Job item: Determine how many lines in the listing below contain the word "tools", then state that number by itself.

Records for processing:
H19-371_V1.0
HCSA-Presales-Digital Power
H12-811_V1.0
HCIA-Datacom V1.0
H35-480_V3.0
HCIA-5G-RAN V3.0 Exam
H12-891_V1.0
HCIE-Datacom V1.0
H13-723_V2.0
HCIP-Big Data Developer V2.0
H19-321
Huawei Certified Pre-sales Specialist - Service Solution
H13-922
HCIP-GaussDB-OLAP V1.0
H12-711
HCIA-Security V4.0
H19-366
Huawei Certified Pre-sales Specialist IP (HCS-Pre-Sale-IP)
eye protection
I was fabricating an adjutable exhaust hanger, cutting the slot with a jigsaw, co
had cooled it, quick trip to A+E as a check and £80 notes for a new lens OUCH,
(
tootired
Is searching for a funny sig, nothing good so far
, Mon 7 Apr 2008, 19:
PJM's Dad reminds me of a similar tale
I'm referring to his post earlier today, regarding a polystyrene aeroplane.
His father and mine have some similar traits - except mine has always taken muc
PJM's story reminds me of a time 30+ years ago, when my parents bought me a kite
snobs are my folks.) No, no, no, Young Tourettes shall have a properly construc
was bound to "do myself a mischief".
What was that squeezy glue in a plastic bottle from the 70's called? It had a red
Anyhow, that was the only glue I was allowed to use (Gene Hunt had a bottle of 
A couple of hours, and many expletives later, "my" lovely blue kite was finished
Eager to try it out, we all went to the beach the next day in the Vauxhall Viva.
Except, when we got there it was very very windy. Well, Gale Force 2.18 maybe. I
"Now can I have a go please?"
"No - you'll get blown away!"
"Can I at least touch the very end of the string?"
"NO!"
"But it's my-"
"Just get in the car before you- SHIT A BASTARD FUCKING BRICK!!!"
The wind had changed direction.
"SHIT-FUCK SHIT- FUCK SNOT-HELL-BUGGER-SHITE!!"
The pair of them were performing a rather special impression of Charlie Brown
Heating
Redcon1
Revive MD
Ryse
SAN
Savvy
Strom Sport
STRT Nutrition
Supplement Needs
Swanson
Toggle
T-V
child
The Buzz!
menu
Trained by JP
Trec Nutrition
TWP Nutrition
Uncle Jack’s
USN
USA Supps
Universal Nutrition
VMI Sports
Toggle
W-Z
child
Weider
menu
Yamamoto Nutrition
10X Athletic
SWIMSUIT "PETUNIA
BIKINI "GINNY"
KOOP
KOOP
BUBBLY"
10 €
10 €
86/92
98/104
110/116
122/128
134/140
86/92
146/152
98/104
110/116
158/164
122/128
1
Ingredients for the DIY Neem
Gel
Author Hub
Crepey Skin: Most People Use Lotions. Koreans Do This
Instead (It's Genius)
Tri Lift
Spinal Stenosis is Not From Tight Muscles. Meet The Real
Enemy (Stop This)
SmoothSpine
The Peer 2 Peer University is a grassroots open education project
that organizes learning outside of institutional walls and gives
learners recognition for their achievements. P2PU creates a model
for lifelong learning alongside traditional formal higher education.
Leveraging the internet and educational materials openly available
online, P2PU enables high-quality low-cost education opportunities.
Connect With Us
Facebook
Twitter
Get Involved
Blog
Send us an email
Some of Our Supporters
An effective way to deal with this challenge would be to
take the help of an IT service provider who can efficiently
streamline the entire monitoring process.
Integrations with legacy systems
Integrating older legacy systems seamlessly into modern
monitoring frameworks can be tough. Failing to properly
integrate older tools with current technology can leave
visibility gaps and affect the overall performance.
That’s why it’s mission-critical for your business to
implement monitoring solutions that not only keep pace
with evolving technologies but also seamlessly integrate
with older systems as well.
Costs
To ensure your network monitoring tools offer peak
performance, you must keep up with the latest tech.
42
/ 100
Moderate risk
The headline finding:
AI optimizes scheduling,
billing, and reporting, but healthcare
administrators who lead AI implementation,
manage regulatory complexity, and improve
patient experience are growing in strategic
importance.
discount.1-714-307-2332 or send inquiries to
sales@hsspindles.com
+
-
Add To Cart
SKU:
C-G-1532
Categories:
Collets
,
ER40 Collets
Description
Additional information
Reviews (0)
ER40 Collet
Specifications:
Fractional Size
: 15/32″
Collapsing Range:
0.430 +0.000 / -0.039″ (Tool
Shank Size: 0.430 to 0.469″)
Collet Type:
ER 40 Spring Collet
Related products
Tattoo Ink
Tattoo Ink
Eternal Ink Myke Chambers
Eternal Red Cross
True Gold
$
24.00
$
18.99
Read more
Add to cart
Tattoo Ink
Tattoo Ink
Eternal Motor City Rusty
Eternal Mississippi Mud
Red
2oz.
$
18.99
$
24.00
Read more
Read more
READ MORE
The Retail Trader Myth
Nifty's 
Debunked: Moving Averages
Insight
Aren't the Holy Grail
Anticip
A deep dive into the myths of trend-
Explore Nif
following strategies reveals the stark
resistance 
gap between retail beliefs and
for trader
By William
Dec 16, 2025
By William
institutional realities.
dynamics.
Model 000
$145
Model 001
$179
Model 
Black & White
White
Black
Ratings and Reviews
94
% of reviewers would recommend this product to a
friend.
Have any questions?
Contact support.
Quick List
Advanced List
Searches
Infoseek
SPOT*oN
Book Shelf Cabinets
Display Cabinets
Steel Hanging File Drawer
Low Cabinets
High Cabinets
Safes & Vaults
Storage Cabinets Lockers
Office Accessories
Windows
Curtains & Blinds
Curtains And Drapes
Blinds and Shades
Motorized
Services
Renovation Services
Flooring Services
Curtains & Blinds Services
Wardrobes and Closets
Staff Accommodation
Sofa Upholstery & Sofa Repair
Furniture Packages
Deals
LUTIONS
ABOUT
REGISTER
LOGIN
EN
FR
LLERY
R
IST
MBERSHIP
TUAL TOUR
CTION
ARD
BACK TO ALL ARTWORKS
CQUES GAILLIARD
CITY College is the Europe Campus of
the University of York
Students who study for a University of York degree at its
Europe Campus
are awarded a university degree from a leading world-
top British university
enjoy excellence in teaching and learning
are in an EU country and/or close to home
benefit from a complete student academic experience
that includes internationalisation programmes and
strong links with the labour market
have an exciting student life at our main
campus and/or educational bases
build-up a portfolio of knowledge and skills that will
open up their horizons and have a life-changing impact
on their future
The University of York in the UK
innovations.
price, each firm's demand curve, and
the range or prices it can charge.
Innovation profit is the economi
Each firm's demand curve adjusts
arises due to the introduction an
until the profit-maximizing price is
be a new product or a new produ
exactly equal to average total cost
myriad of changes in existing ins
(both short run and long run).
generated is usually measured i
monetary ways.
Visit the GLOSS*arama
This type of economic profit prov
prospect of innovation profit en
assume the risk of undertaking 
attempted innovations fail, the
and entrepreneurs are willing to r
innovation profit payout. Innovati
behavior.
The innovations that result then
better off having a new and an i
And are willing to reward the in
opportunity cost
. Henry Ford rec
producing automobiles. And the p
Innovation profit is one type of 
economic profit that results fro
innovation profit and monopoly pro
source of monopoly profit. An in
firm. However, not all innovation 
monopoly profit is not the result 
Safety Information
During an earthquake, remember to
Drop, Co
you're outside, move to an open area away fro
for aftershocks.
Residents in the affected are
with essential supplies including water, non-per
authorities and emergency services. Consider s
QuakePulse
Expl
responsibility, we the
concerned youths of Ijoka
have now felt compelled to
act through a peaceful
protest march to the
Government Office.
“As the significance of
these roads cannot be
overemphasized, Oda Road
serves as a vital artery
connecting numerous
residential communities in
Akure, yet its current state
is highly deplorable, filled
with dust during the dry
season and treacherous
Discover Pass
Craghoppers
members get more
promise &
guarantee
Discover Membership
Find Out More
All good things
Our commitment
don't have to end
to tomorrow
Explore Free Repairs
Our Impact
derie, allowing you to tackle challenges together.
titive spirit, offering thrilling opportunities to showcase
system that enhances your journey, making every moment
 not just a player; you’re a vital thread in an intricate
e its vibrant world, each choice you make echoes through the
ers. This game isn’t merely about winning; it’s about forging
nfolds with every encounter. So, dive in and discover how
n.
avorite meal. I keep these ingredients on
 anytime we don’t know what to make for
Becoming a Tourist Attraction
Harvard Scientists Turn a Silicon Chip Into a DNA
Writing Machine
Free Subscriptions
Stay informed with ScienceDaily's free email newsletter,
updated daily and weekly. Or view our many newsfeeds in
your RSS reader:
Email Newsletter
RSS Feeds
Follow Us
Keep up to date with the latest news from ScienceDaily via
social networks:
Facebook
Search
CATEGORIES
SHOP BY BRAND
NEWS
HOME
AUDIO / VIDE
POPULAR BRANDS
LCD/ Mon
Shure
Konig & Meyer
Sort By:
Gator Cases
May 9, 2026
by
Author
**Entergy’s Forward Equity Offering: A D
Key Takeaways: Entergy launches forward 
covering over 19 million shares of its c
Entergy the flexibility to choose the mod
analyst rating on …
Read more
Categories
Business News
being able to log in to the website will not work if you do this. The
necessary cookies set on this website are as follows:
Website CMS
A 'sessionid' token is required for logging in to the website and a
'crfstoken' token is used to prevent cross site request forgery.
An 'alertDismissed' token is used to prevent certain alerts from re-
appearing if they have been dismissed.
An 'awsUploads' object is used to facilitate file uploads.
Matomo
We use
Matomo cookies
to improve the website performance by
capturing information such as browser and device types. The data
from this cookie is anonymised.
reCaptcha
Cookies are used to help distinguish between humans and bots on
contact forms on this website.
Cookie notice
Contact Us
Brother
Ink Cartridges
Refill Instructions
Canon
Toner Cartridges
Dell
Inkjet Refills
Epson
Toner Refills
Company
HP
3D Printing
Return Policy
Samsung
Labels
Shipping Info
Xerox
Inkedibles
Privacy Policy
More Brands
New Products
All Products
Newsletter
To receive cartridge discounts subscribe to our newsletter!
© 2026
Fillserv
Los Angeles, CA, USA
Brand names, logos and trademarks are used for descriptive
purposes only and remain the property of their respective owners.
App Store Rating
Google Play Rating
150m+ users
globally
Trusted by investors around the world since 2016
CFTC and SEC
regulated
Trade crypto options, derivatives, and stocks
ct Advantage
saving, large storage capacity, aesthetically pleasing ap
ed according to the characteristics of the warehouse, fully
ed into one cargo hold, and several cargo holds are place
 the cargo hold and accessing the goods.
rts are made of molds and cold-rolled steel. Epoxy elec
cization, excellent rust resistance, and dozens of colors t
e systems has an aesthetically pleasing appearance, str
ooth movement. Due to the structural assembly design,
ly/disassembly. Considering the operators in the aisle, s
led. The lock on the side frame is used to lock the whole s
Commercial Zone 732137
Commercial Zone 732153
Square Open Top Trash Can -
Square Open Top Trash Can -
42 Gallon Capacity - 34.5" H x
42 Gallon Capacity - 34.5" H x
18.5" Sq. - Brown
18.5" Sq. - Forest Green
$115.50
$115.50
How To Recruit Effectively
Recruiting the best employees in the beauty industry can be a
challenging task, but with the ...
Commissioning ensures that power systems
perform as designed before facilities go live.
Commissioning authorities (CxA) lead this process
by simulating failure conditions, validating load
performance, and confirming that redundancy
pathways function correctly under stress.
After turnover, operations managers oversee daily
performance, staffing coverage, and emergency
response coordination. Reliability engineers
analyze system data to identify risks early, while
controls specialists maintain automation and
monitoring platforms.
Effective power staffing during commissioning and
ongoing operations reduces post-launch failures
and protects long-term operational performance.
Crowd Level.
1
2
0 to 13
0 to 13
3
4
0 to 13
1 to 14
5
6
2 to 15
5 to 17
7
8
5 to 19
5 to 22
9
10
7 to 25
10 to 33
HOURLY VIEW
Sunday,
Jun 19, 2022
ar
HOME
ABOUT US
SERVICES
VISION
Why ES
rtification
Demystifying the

Task response: 2